Forderungen für Stuttgart:
Die Mietpreisbremse in Stuttgart hat damit ihre Berechtigung verloren. Sollte an ihr festgehalten werden, so müsste der Geltungszeitraum einer Gebietskulisse auf 2 Jahre oder weniger festgelegt werden. Eine Aufweichung von Kriterien – um aus politischen Gründen mehr Gebiete unter die Mietpreisbremse zu fassen – wie das beispielsweise aktuell die Grünen fordern, lehnt Haus & Grund Stuttgart entschieden ab.
Hintergrund:
Der Gesetzgeber hat für den Eingriff in das Grundrecht der Eigentumsfreiheit folgende, nach § 556d Absatz 2 Satz 3 BGB zur Bestimmung eines angespannten Wohnungsmarktes vorgeschlagenen Kriterien geschaffen, anhand derer die Landesregierung die Gebiete nach § 556d BGB bestimmen kann.
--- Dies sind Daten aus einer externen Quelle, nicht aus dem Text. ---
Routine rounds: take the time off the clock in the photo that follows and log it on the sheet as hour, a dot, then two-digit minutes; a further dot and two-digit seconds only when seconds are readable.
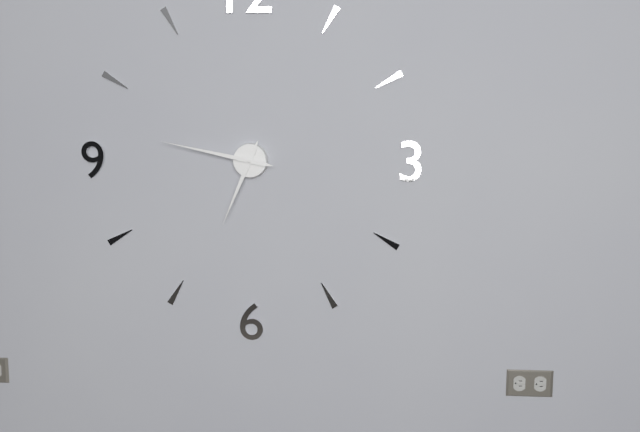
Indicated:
6.47
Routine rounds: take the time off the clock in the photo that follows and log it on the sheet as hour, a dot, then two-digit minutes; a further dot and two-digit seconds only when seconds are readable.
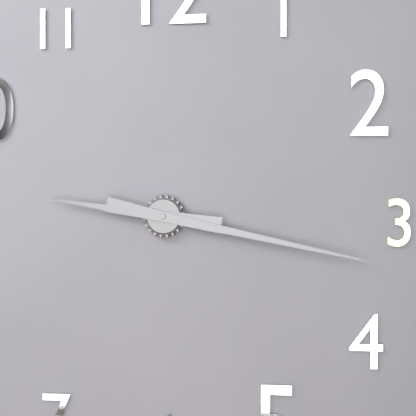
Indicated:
9.17
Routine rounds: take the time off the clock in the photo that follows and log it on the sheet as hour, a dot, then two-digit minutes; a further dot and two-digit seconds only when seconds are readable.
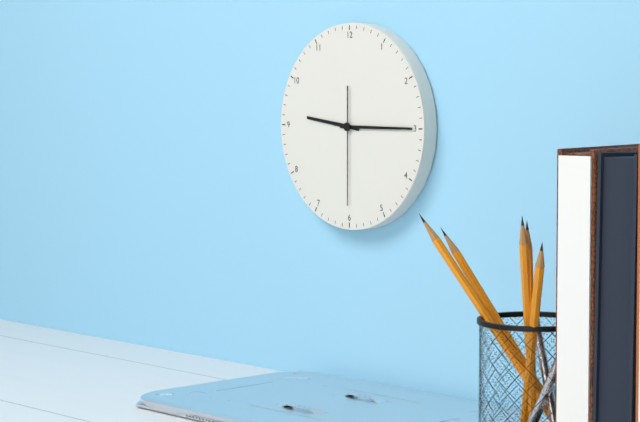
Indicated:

Diese sind untenstehend für Stuttgart beispielhaft kommentiert:
Ein angespannter Wohnungsmarkt kann danach insbesondere vorliegen, wenn ...
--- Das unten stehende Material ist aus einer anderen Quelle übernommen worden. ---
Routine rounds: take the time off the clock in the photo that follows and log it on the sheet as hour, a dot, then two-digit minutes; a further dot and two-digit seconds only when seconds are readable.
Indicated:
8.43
... die Mieten deutlich stärker steigen als im bundesweiten Durchschnitt,
Die Mieten in Stuttgart sind im neuen Mietspiegel mit einer nominellen Steigerung von gerade noch 1 % in zwei Jahren unterdurchschnittlich gestiegen. Ebenfalls sind die Mieten damit real sogar gesunken, wenn man die Inflationsrate dagegensetzt. Für das erste Halbjahr 2025 hat der Maklerverband IVD ein Nullwachstum ermittelt.
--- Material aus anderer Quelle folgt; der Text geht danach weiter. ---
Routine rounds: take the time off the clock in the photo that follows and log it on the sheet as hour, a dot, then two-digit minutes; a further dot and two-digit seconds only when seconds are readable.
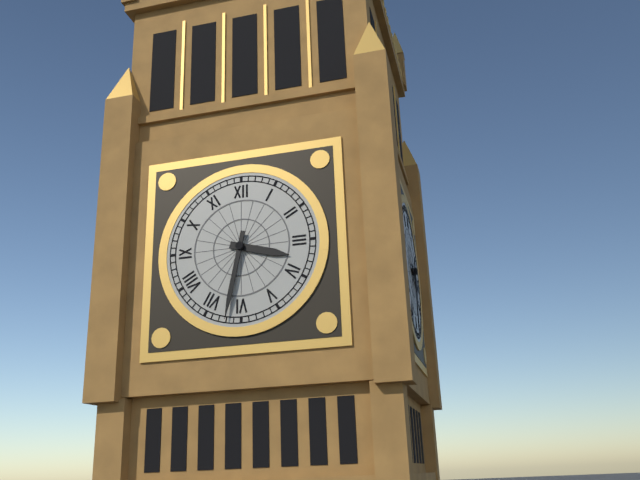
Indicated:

... die durchschnittliche Mietbelastung der Haushalte den bundesweiten Durchschnitt deutlich übersteigt,
Die Stadt Stuttgart schreibt in ihrem Wohnungsmarktbericht 2025: „Im Allgemeinen wird eine Mietbelastung von 30 Prozent, also der Anteil der Mietkosten am Haushaltsnettoeinkommen, als angemessen betrachtet […] Die durchschnittliche Mietbelastungsquote der Stuttgarter Haushalte liegt bei 29 Prozent.“ Natürlich übersteigt die Mietkostenbelastung in Großstädten – wo es viel Infrastruktur und viele Arbeitsplätze gibt, immer den bundesweiten Durchschnitt. Dieses Kriterium ist deshalb für Großstädte nicht sinnvoll – da es bei diesen immer als erfüllt gelten wird.
... die Wohnbevölkerung wächst, ohne dass durch Neubautätigkeit insoweit erforderlich Wohnraum geschaffen wird,
Der Wohnungsmarktbericht 2025 der Stadt Stuttgart zeigt für den Zeitraum von 2015-2025 ein Wohnungsplus von 4,2% (+13.000 Wohnungen) wohingegen die Bevölkerung in Stuttgart nur um 1,2% gestiegen ist (+ 7033 Einwohner) und auch die Haushalte nur um 1,7% (+ 5360 Haushalte). Seit zehn Jahren verharrt Stuttgart bei etwas über 600.000 Einwohnern. Bis zu den Ergebnissen des Zensus ging die Stadt davon aus, dass die Bevölkerung auf rund 650.000 Einwohner bis 2030 anwachsen würde. In der Tendenz ist die Bevölkerungsentwicklung sogar eher rückläufig, sieht man sich die negative Entwicklung auf dem Arbeitsmarkt an. Dieser hatte in der jüngeren Vergangenheit immer zu positiven Wanderungssalden geführt, der aber nunmehr mit atemberaubender Geschwindigkeit wegbricht. Eine Trendumkehr ist aktuell nicht in Sicht.
... geringer Leerstand bei großer Nachfrage besteht.
Richtig ist, dass der Leerstand in Stuttgart auch nach den Zensuszahlen 2022 mit 3,46 Prozent weiter niedrig, aber nach den Kriterien für "angespannte Wohnungsmärkte" nicht "zu" niedrig ist. Im Entwurf der Landesverordnung selbst wird ein „geringer Leerstand“ wie folgt angenommen: „Ein geringer Leerstand wird in der Fachwissenschaft angenommen, wenn der Leerstand unter drei Prozent sinkt (Fluktuationsreserve). Eine große Nachfrage liegt vor, wenn diese Fluktuationsreserve von drei Prozent unterschritten wird.“ Dies ist somit für die Stadt Stuttgart nicht der Fall.